There’s also a geographical handicap: most of their oil goes to Asia, where demand is strong, rather than Europe and America, where it’s weaker. That means they can do little to address the glut where it matters. Even the quality is a problem: OPEC pumps mostly heavy-sour crude, and can do relatively little to trim the excess of light-sweet crude.

There is some consolation. While the recovery in oil demand that started in May stuttered in October and November as the second wave took hold, it wasn’t the same hit to the market as earlier this year. The lockdowns in Europe aren’t as severe as the first wave, and demand in Asia is surging -- not just in China, but also in India, Japan and South Korea.
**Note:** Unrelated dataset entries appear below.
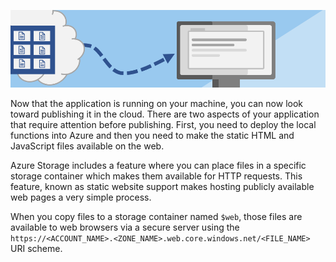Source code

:![Deploy to static website](../media/serverless-app-static-concept.png)

Now that the application is running on your machine, you can now look toward publishing it in the cloud. There are two aspects of your application that require attention before publishing. First, you need to deploy the local functions into Azure and then you need to make the static HTML and JavaScript files available on the web.

Azure Storage includes a feature where you can place files in a specific storage container which makes them available for HTTP requests. This feature, known as static website support makes hosting publicly available web pages a very simple process.

When you copy files to a storage container named `$web`, those files are available to web browsers via a secure server using the `https://<ACCOUNT_NAME>.<ZONE_NAME>.web.core.windows.net/<FILE_NAME>`  URI scheme.
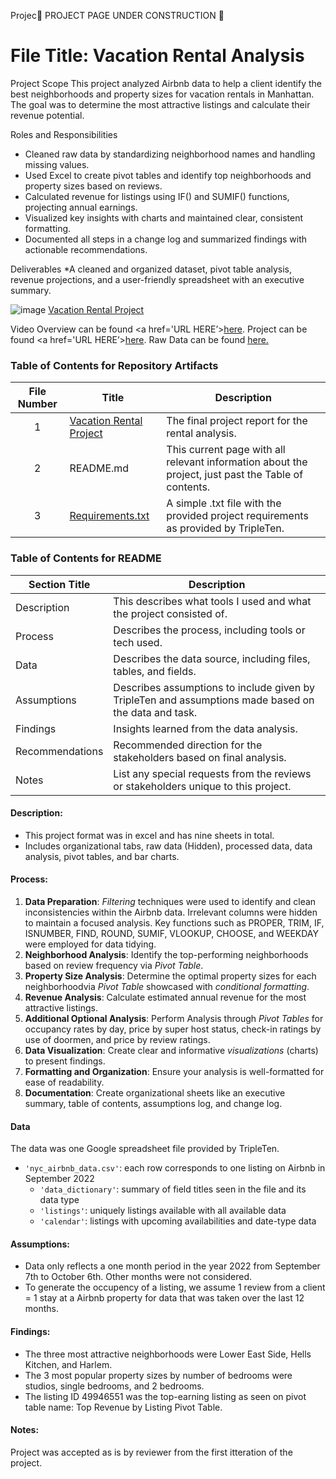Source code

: Projec🚧 PROJECT PAGE UNDER CONSTRUCTION 🚧

# File Title: Vacation Rental Analysis 

Project Scope
This project analyzed Airbnb data to help a client identify the best neighborhoods and property sizes for vacation rentals in Manhattan. The goal was to determine the most attractive listings and calculate their revenue potential.

Roles and Responsibilities

* Cleaned raw data by standardizing neighborhood names and handling missing values.
* Used Excel to create pivot tables and identify top neighborhoods and property sizes based on reviews.
* Calculated revenue for listings using IF() and SUMIF() functions, projecting annual earnings.
* Visualized key insights with charts and maintained clear, consistent formatting.
* Documented all steps in a change log and summarized findings with actionable recommendations.

Deliverables
*A cleaned and organized dataset, pivot table analysis, revenue projections, and a user-friendly spreadsheet with an executive summary.



![image](https://github.com/user-attachments/assets/9faca6da-6241-45b8-b290-b75cd9bd8574)
[Vacation Rental Project](https://docs.google.com/spreadsheets/d/1eOnkKUNXniFtqBsbZL4CgI8m0pCe-pKpNSIYBp_0Lww/edit?usp=sharing)

Video Overview can be found <a href='URL HERE’><u>here</u>.</a>
Project can be found <a href='URL HERE’><u>here</u>.</a>
Raw Data can be found <a href='URL HERE'><u>here</u>.</a>

### Table of Contents for Repository Artifacts
| File Number | Title | Description |
| :-----------: | ----------- |----------- |
| 1 | [Vacation Rental Project](https://github.com/Turner-Walz/Data_projects_TripleTen/blob/main/Vacation%20Rental/Project%20Vacation%20Rental.xlsx) | The final project report for the rental analysis. |
| 2 | README.md | This current page with all relevant information about the project, just past the Table of contents. |
| 3 | [Requirements.txt](https://github.com/Turner-Walz/Data_projects_TripleTen/blob/main/Vacation%20Rental/requirements.txt) | A simple .txt file with the provided project requirements as provided by TripleTen. |

### Table of Contents for README
| Section Title | Description |
| ----------- |----------- |
| Description | This describes what tools I used and what the project consisted of. |
| Process | Describes the process, including tools or tech used. |
| Data | Describes the data source, including files, tables, and fields. |
| Assumptions | Describes assumptions to include given by TripleTen and assumptions made based on the data and task. |
| Findings | Insights learned from the data analysis. |
| Recommendations | Recommended direction for the stakeholders based on final analysis. |
| Notes | List any special requests from the reviews or stakeholders unique to this project. |

#### Description:
- This project format was in excel and has nine sheets in total.
- Includes organizational tabs, raw data (Hidden), processed data, data analysis, pivot tables, and bar charts.

#### Process:
1) **Data Preparation**: *Filtering* techniques were used to identify and clean inconsistencies within the Airbnb data. Irrelevant columns were hidden to maintain a focused analysis. Key functions such as PROPER, TRIM, IF, ISNUMBER, FIND, ROUND, SUMIF, VLOOKUP, CHOOSE, and WEEKDAY were employed for data tidying.
2) **Neighborhood Analysis**: Identify the top-performing neighborhoods based on review frequency via *Pivot Table*.
3) **Property Size Analysis**: Determine the optimal property sizes for each neighborhoodvia *Pivot Table* showcased with *conditional formatting*.
4) **Revenue Analysis**: Calculate estimated annual revenue for the most attractive listings.
5) **Additional Optional Analysis**: Perform Analysis through *Pivot Tables* for occupancy rates by day, price by super host status, check-in ratings by use of doormen, and price by review ratings.
6) **Data Visualization**: Create clear and informative *visualizations* (charts) to present findings.
7) **Formatting and Organization**: Ensure your analysis is well-formatted for ease of readability.
8) **Documentation**: Create organizational sheets like an executive summary, table of contents, assumptions log, and change log.

#### Data
The data was one Google spreadsheet file provided by TripleTen.
- `'nyc_airbnb_data.csv'`: each row corresponds to one listing on Airbnb in September 2022
    - `'data_dictionary'`: summary of field titles seen in the file and its data type
    - `'listings'`: uniquely listings available with all available data
    - `'calendar'`: listings with upcoming availabilities and date-type data

#### Assumptions:
- Data only reflects a one month period in the year 2022 from September 7th to October 6th. Other months were not considered.
- To generate the occupency of a listing, we assume 1 review from a client = 1 stay at a Airbnb property for data that was taken over the last 12 months. 


#### Findings:
- The three most attractive neighborhoods were Lower East Side, Hells Kitchen, and Harlem.
- The 3 most popular property sizes by number of bedrooms were studios, single bedrooms, and 2 bedrooms.
- The listing ID 49946551 was the top-earning listing as seen on pivot table name: Top Revenue by Listing Pivot Table.


#### Notes:
Project was accepted as is by reviewer from the first itteration of the project.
High frequency data for road usage shows a decline in early November of about 30% from pre-Covid levels, compared to nearly 70% in late March and early April, according to an index compiled by Bloomberg News.

The most recent data suggests that road fuel demand bottomed out around Nov. 15, and has been recovering since. With European nations easing lockdowns in the run-up to Christmas, demand is likely to recover further

US Federal Reserve chair Jay Powell will be in the limelight when he testifies, along with treasury secretary Steven Mnuchin, before the Senate Banking Committee on Tuesday and a day later before the House Financial Services Committee, in a quarterly appearance to discuss the CARES Act.

Tuesday's RBA meeting is unlikely to make waves after a flurry of new policy measures in November.

Over in Canada, the budget update will be announced on Monday.

All eyes on those spending plans, how targeted they will be, and how much of a deficit the Canadian government will run.

Scotiabank offer a detailed preview here

We will also see final global PMI's, EZ CPI, U.S. ISM data, before the spotlight switches to U.S. employment on Thursday (weekly data), and Friday (NFP's).

The week begins with Japanese IP & Chinese PMI's.

Can weakness elsewhere drag Chinese activity down...?

Also worth bearing this in mind;

 RBC also sees month-end $USD selling "as equity managers add to short-USD hedges in line with increased value of US equity holdings"

Given TG holidays however, it is likely that some of those flows went through early last week where we did see a fair bit of $USD selling.— DoejiStar (@DoejiStar) November 29, 2020 

It is officially month-end tomorrow so be mindful of the potential for rebalancing flows.  

Maybe some went through last week, maybe there's more to come.

Impossible to know. We'll find out tomorrow.